The amendment was passed in 1866. A century and a half later two aspects of the Section Three argument are attracting particular attention:

  1. It’s said to be “self-executing”. As the Yale historian Timothy Synder explains, it’s meant to be enforceable automatically, just as another clause of the constitution bars from the presidency anyone not born in the United States. Enforcement of Section Three might trigger legal challenges, but court action doesn’t have to come first. “Its disqualification, where triggered, just is,” the article’s authors write. 
  2. Those authors are a pair of originalists who bow to no one in their fealty to what they consider an authentic reading of the US Constitution. William Baude is a rising star of the right who clerked for the Supreme Court’s Chief Justice, John Roberts, a year after graduating from law school. Michael Stokes Paulsen is a passionate critic of Trump but an equally passionate admirer of Supreme Court Justice Samuel Alito, author of the Dobbs decision overturning Roe v Wade. 
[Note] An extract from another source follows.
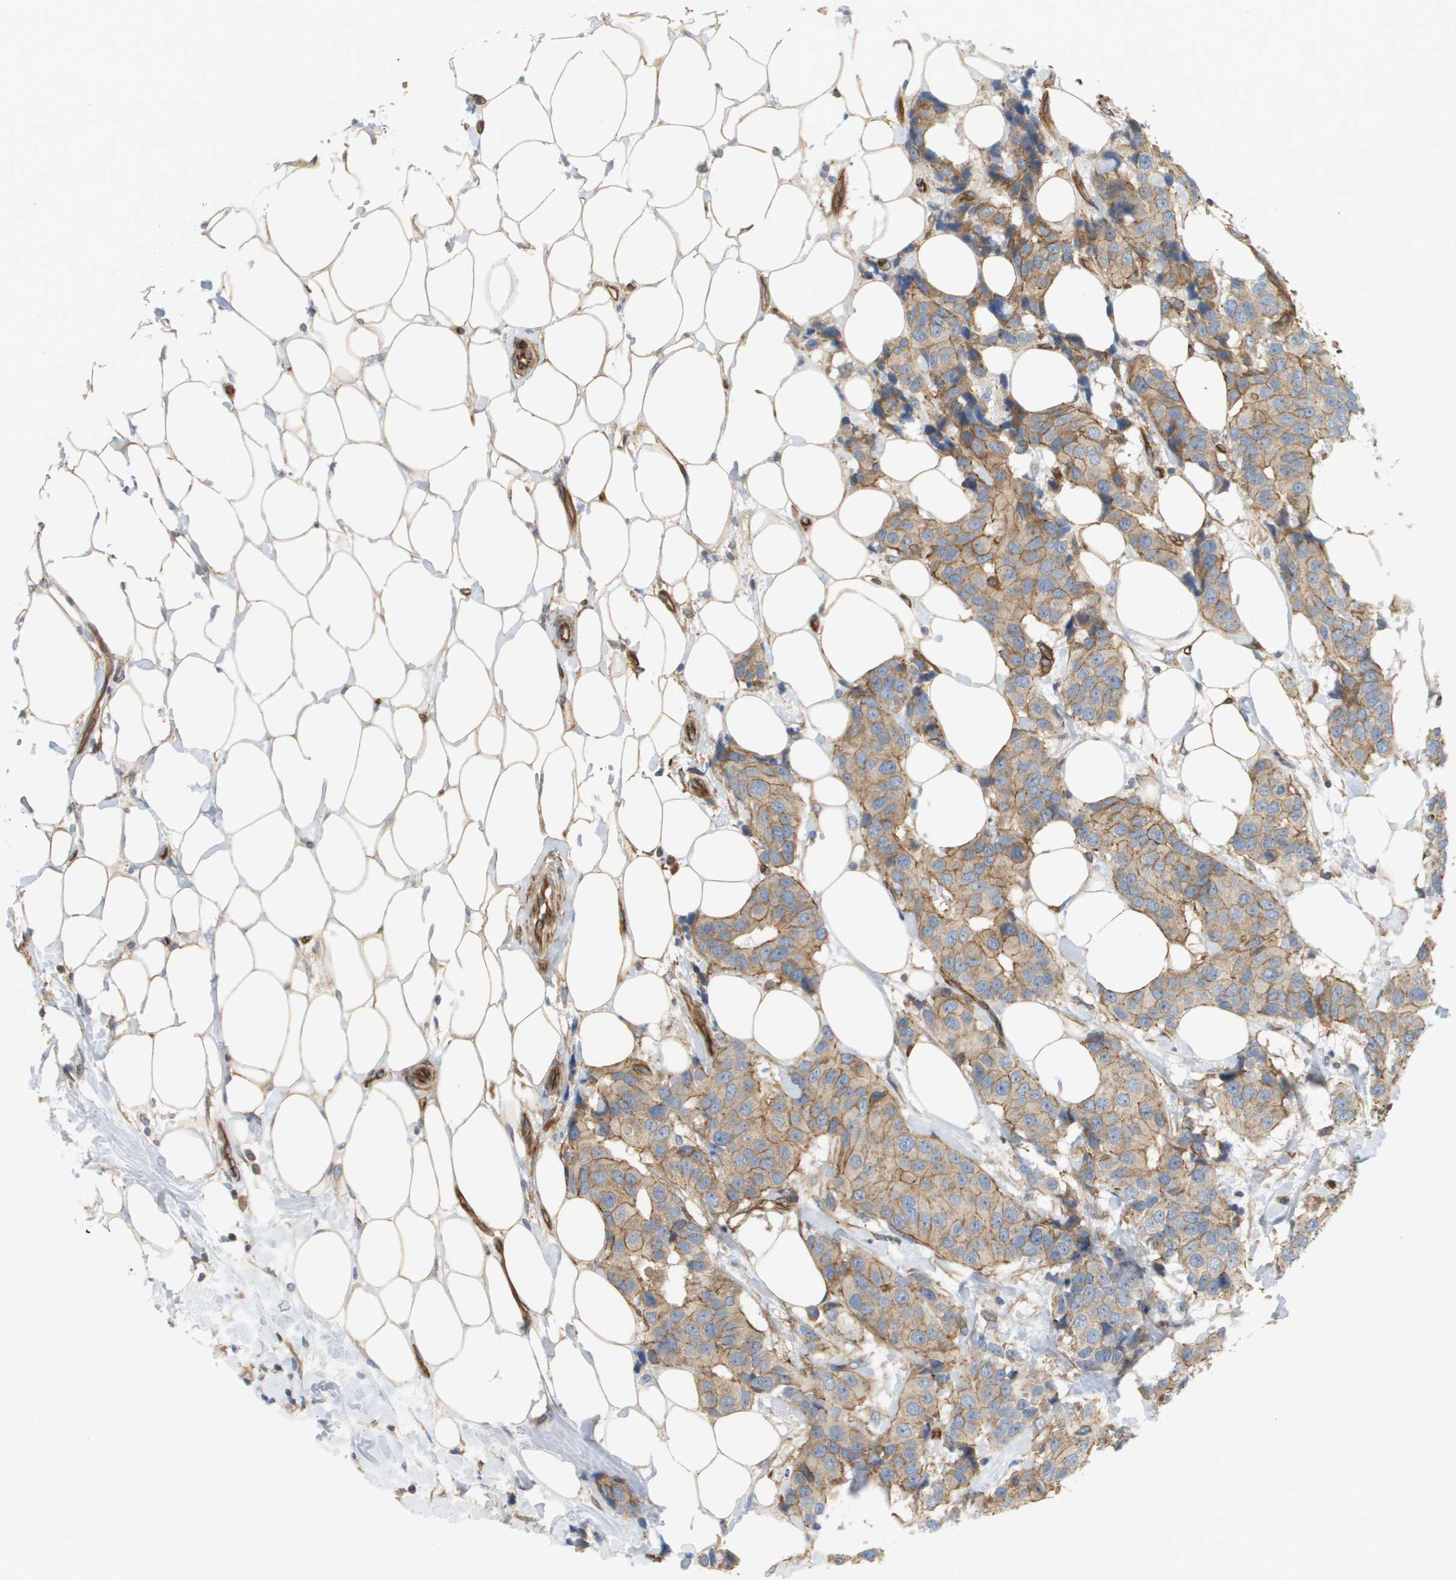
{"staining": {"intensity": "weak", "quantity": ">75%", "location": "cytoplasmic/membranous"}, "tissue": "breast cancer", "cell_type": "Tumor cells", "image_type": "cancer", "snomed": [{"axis": "morphology", "description": "Normal tissue, NOS"}, {"axis": "morphology", "description": "Duct carcinoma"}, {"axis": "topography", "description": "Breast"}], "caption": "Protein staining of breast cancer (invasive ductal carcinoma) tissue reveals weak cytoplasmic/membranous staining in approximately >75% of tumor cells.", "gene": "SGMS2", "patient": {"sex": "female", "age": 39}}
Paulsen v Trump. Within two days of the January 6th insurrection Paulsen had published an appeal for Trump to be impeached for “high crimes and misdemeanours” – the standard required. When that strategy foundered in the Senate, his basis for disqualifying Trump shifted to Section Three. Trump has paid no attention. Far from it, he has publicly welcomed the four criminal indictments he now faces since they have expanded his base and helped his fundraising. One more, he says, would “close out this election”.

Oh really? There is an alternative in which the law defends democracy instead of being trampled by it. 

  • In Germany, President Frank Walter Steinmeier, the editorial board of Der Spiegel and others have been musing in public about invoking constitutional guardrails against extremism, in place since 1949, to ban the hard-right Alternative für Deutschland (AfD) party as anti-democratic and anti-constitutional.
  • In the UK, the Supreme Court halted Boris Johnson’s bid to prorogue parliament in 2019, and the European Court of Human Rights continues to offer a legal safety net of last resort despite the best efforts of Johnson’s successors.

It’s not just populist ideas that can move fast from the fringe to the mainstream. Now that Baude and Paulsen have launched Section Three into the ether, there’s no telling where it might land.